What is needed:
Extend the passage on Assyrian laws governing women's veiling and the royal women's quarters, picking up after its last sentence.

Text section:
Content starts

Neither wives nor widows nor women who go out on the street may have their heads uncovered. The daughters of noblemen…must cover themselves, whether it is with a shawl, a robe, or a mantle…When they go out on the street alone, they must cover themselves. A concubine who goes out on the street with her mistress must cover herself. A sacred prostitute married to a man must cover herself on the street, but one whom a man did not marry must have her head uncovered on the street; she must not veil herself. A harlot must not veil herself; her head must be uncovered. Harlots and maidservants who cover themselves shall have their garments seized, they shall be beaten with fifty blows, and shall have bitumen poured over their heads.
A slave-girl who had the temerity to veil herself would have her clothing taken from her and her ears cut off. Moreover, witnesses to any transgression of these rules must take action to report it, on pain of prosecution themselves:
He who has seen a harlot veiled must arrest her, produce witnesses and bring her to the palace tribunal; they shall not take her jewellery away, but the one who arrested her may take her clothing; they shall flog her fifty times with staves and pour bitumen over her head.
Not even upper-class men were immune from punishment if found guilty of dereliction of their civic duty:
If a gentleman has seen a harlot veiled and has let her go without bringing her to the palace tribunal, they shall flog that gentleman fifty times with staves; they shall pierce his ears, thread them with a cord, and tie it at his back. He shall do work for the king for one full month.
It must be said that the most fervent Wahhabi or severest Afghan Talib would probably have felt that the Middle Assyrian Laws went rather far in repressing women. The Palace Decrees went even further. Their subject was the royal women, their purpose circumscribing and limiting every activity of those who resided in the palace women’s wing, as well as those who came into contact with them. This was the prototype for what we now know as a harem. Think of the women’s quarters of the Ottoman Topkapı, ‘Cannon Gate’, palace in Istanbul, with its narrow twisting passageways, its secret doorways and grilled windows, its hidden courtyards and secluded chambers.
The Assyrian royal court’s female apartments, in which the kings’ wives and concubines spent their entire lives, were kept firmly locked at all times, to keep men out and women in. It was strictly forbidden for anyone to enter the women’s area without the express permission of the palace commander. Going into any part of the palace from which the women could be observed, such as out on to a roof, was a serious crime. The restrictions even applied to the palace eunuchs, of whom there were apparently many.

Content ends

Data extract:
Content starts

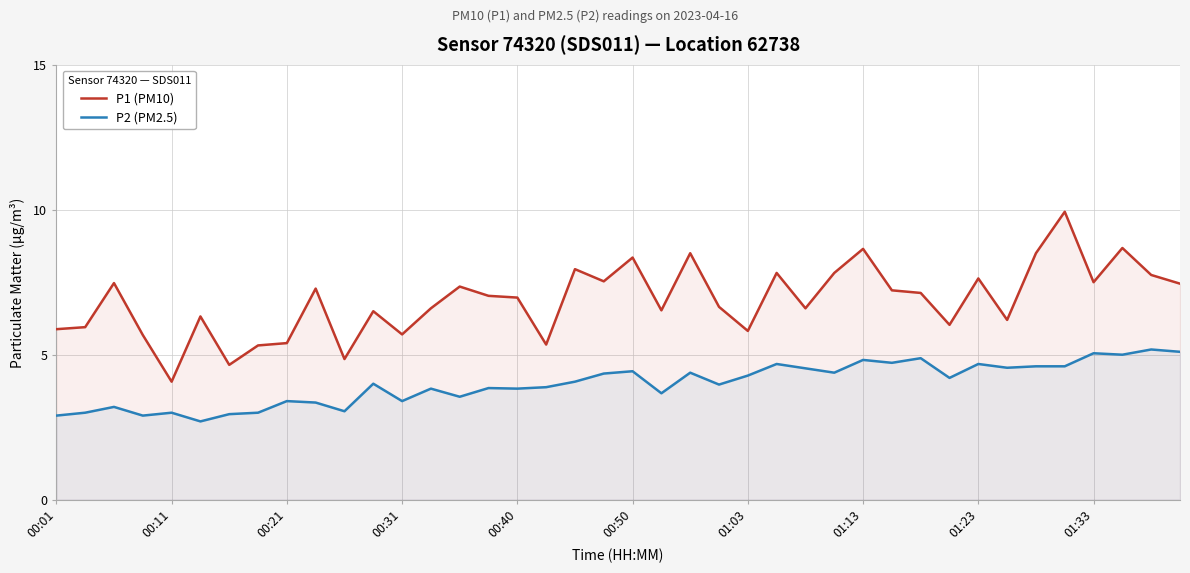

What is the value of the P2 (PM2.5) point at the 20th from the left?

4.3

Content ends

Reply:
When sent on business into the harem, the eunuch must, like everyone else, first apply for permission to the palace commander, who himself had to wait at the entrance to ensure that the eunuch came out again. And even when inside, a eunuch must be very careful of his behaviour: no eavesdropping on the women’s conversations, no listening to the women singing. A eunuch who overheard the women quarrelling was condemned to have one of his ears amputated and to be beaten with a hundred blows. When required to speak to one of the women on official business, a eunuch might approach no closer than seven paces; if the conversation went on longer than necessary, even if the woman had initiated the conversation, the eunuch was flogged and his clothes were taken from him. For a man to engage in conversation with a palace woman, with no third party present as chaperone, was a capital offence. If anyone, a courtier or another palace woman, witnessed such a breach of the rules and failed to report it to the king, he or she was thrown into a hot oven – perhaps of the same kind as the ‘burning fiery furnace’ into which the Book of Daniel tells us that Shadrach, Meshach, and Abednego were cast.
The principles of extreme female seclusion developed here in ancient Assyria would be a model for many future societies. Indeed there is direct continuity from the harem of the Old Palace in Ashur, right through the Babylonian, Persian and Hellenistic eras, to the Byzantine royal court, from which imperial Islam in turn inherited so much of its preference for women’s public invisibility. But Muslim teaching was intended to introduce social justice. The rulings were democratically extended to include all women, not just the nobility. In Assyria, as in Byzantium, lower-class women were strictly forbidden to cover themselves; in Islam there was to be no division between respectable and non-respectable females. Queens, princesses, noblewomen, wives, concubines, unmarried daughters, crafts-women, workers and slaves, all were to be modestly arrayed no matter what their social milieu. In its own eyes the Islamic demand for universal female reserve is seen not as restriction but as liberation.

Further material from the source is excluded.